RAW RECORDS:
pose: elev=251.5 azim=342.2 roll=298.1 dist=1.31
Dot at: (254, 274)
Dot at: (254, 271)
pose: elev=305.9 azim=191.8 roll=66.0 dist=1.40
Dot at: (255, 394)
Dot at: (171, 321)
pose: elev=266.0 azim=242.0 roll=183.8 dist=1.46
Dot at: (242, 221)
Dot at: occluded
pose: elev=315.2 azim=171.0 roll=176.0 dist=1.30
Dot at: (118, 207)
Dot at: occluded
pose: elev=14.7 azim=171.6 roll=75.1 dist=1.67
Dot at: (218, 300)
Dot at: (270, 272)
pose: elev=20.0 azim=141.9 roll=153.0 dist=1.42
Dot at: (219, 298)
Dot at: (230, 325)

...

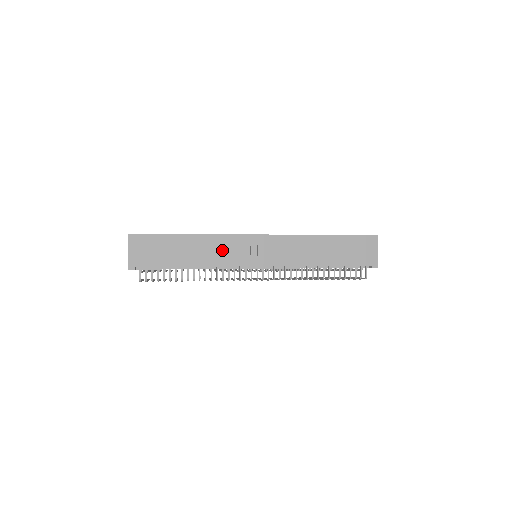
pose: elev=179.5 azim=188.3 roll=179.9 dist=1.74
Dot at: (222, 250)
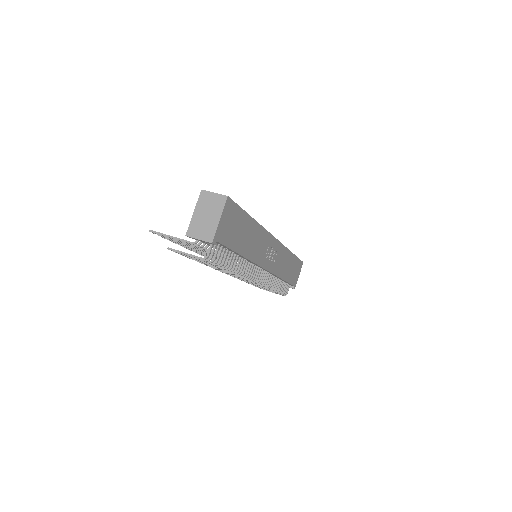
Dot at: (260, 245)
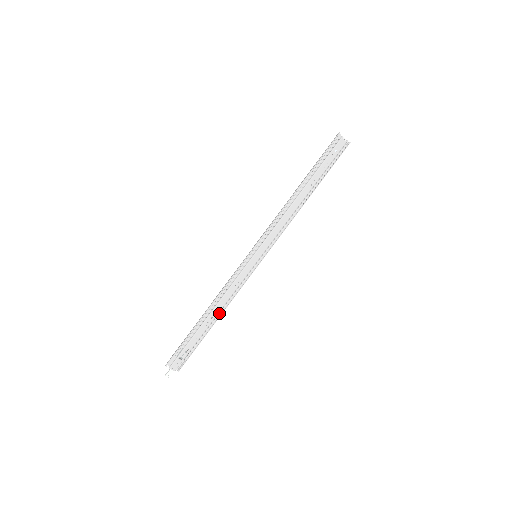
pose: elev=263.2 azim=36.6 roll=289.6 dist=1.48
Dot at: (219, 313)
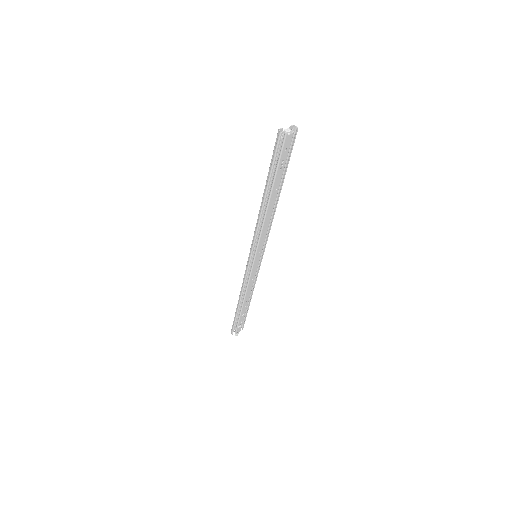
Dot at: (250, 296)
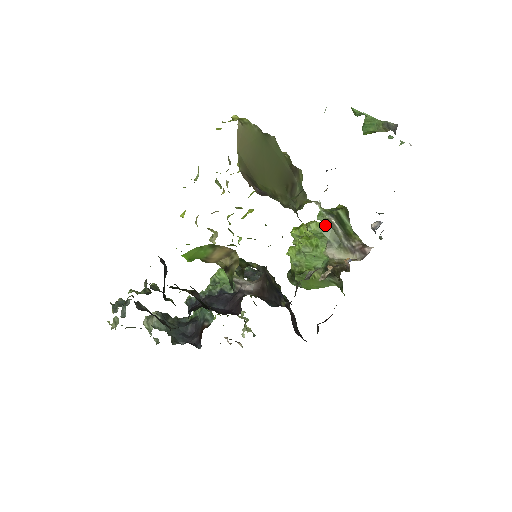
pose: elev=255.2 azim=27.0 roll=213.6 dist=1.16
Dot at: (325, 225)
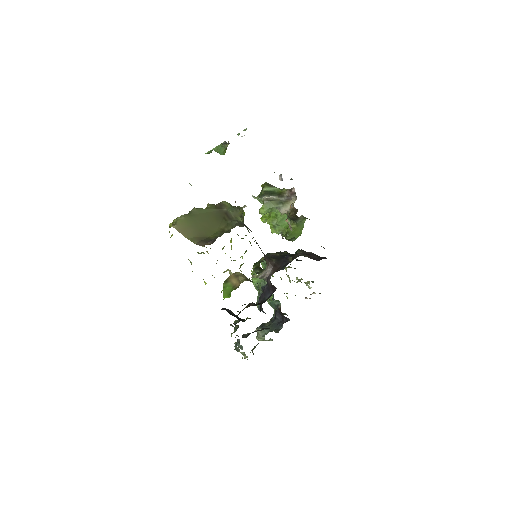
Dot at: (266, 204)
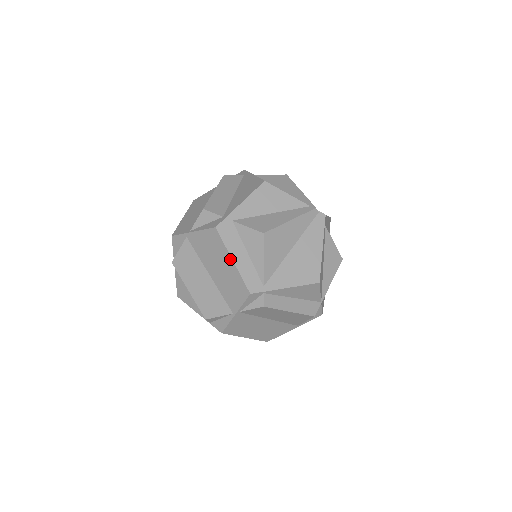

---

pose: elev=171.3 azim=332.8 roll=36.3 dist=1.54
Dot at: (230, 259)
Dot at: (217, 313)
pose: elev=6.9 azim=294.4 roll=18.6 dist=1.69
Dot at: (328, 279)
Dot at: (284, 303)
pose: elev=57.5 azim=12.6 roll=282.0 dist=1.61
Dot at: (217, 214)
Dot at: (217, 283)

EXERCISE TASK:
Rewrite the lines from the one containing "pose: elev=57.5 azim=12.6" through the one containing "Dot at: (217, 283)", inclusive, as a numbered list, omitting any blank lines.

OUTPUT BELOW:
1. pose: elev=57.5 azim=12.6 roll=282.0 dist=1.61
2. Dot at: (217, 214)
3. Dot at: (217, 283)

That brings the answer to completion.